One gallon of maple syrup is produced from 40 gallons of sap: You’ll never believe how much sap is in a bottle when you consider that it takes approximately 40 gallons (150 litres) of maple tree sap to produce a single gallon (3.8 litres) of pure maple syrup. From tapping the thousands of trees and maintaining the miles of tubing to bringing the sap from the trees to the sugar shack where it can be boiled, you can imagine it takes a lot of time and a huge amount of hard work to make any amount of maple syrup.
Few varieties of maple trees actually generate sap: Although 13 kinds of maple trees are found in Canada and the United States, not all of them are harvested for their sap. Red maple, black maple, and sugar maple are in the list which producers use.

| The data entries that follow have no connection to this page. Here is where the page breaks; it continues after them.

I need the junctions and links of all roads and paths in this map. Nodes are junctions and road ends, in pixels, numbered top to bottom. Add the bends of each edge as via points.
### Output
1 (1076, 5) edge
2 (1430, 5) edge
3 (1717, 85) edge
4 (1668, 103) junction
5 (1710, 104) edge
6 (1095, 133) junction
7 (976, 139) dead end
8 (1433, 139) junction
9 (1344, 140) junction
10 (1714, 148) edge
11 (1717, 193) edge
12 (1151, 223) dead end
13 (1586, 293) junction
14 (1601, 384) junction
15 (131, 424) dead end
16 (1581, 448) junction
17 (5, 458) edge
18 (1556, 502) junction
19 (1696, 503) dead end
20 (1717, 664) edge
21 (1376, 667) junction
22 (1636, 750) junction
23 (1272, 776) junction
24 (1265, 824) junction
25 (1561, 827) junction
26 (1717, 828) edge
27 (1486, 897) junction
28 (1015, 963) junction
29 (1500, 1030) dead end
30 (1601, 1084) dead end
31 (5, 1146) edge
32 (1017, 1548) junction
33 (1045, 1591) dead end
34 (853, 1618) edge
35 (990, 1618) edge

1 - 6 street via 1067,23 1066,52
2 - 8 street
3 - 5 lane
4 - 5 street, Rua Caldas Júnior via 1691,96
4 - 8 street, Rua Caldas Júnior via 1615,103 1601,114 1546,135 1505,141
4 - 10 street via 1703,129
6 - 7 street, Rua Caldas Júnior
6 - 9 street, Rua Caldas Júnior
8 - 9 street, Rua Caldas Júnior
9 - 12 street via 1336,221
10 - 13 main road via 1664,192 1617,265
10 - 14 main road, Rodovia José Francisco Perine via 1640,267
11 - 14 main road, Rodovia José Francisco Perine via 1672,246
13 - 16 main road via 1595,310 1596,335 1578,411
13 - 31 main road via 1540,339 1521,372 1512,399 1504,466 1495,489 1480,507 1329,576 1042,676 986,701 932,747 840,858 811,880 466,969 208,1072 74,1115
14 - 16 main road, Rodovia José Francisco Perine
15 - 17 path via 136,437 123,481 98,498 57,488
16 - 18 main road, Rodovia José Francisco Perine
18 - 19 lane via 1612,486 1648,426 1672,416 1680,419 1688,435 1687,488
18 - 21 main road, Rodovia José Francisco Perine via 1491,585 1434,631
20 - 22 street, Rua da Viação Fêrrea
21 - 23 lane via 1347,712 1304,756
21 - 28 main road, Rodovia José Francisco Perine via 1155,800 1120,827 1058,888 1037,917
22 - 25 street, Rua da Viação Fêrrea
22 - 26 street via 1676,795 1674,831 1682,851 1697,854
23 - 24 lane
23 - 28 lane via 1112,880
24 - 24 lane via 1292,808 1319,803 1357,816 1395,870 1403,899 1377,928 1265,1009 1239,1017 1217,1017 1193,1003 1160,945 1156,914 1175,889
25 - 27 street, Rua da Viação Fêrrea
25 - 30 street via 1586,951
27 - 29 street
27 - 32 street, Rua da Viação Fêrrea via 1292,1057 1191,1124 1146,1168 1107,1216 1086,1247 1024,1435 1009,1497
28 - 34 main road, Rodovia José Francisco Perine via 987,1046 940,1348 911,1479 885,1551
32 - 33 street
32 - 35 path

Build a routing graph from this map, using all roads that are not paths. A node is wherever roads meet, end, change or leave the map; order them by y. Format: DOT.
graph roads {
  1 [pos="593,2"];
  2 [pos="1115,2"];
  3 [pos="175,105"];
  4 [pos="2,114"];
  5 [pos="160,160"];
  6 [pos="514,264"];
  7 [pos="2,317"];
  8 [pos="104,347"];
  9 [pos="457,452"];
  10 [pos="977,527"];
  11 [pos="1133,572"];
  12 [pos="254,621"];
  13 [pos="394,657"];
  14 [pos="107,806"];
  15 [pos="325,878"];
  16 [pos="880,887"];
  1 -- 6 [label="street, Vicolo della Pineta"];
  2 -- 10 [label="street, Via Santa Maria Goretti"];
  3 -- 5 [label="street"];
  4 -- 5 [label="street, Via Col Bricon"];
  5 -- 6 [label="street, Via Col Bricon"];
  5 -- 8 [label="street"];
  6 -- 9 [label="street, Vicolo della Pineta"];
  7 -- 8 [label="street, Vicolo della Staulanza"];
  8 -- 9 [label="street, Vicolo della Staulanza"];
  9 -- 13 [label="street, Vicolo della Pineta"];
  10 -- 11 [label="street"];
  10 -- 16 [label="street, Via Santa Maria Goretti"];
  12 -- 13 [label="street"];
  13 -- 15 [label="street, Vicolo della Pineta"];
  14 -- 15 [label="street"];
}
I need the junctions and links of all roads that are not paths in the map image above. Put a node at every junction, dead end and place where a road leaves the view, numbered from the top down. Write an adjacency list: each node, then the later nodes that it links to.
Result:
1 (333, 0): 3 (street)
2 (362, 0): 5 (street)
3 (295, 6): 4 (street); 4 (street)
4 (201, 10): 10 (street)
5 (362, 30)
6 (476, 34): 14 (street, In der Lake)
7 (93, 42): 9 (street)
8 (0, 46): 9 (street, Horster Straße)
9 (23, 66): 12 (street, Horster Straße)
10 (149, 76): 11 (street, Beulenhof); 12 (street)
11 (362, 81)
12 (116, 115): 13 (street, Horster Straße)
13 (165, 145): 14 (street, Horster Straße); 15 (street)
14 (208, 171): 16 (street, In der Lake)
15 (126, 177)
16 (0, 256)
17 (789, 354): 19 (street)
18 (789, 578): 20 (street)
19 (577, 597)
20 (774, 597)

Production of maple syrup is highly reliant on the weather: What many people might not know is that producing maple syrup is an incredibly labour-intensive process. The weather has a huge impact on maple farming, just like it does on many other crops. Between the end of February and the beginning of April, the height of spring, maple trees are tapped for their syrup. The sugaring season usually lasts between four and six weeks in a good year. Warmer-than-average winters cause farmers to worry because once the trees begin to blossom, the quality of the syrup will suffer.
There are various maple syrup grades: Depending on the product’s colour and light transmission, multiple grades of maple syrup are assigned to it. These variables are affected by the time of year when the sap is collected, not by how the maple syrup is produced.In accordance with a grading system, maple syrups are ranked from light to dark and classified as A or B. (and a B syrup is darker in colour than an A syrup). Syrup that is darker typically has a greater flavour.
In WWII, Canadians were encouraged to sweeten recipes with maple syrup: Due to rationing during the Second World War, Canadians were encouraged to sweeten their food with maple syrup instead of sugar. The country’s department of agriculture even released a collection of special wartime recipes that used maple syrup in lieu of processed sugar.
Maple syrup goes with more than just pancakes: Maple syrup is most traditionally used as a pancake or crepe topper, but the ingredient is exceptionally versatile. Use maple syrup in marinades, vinaigrettes, baking and even cocktails for an indulgent, natural sweetener.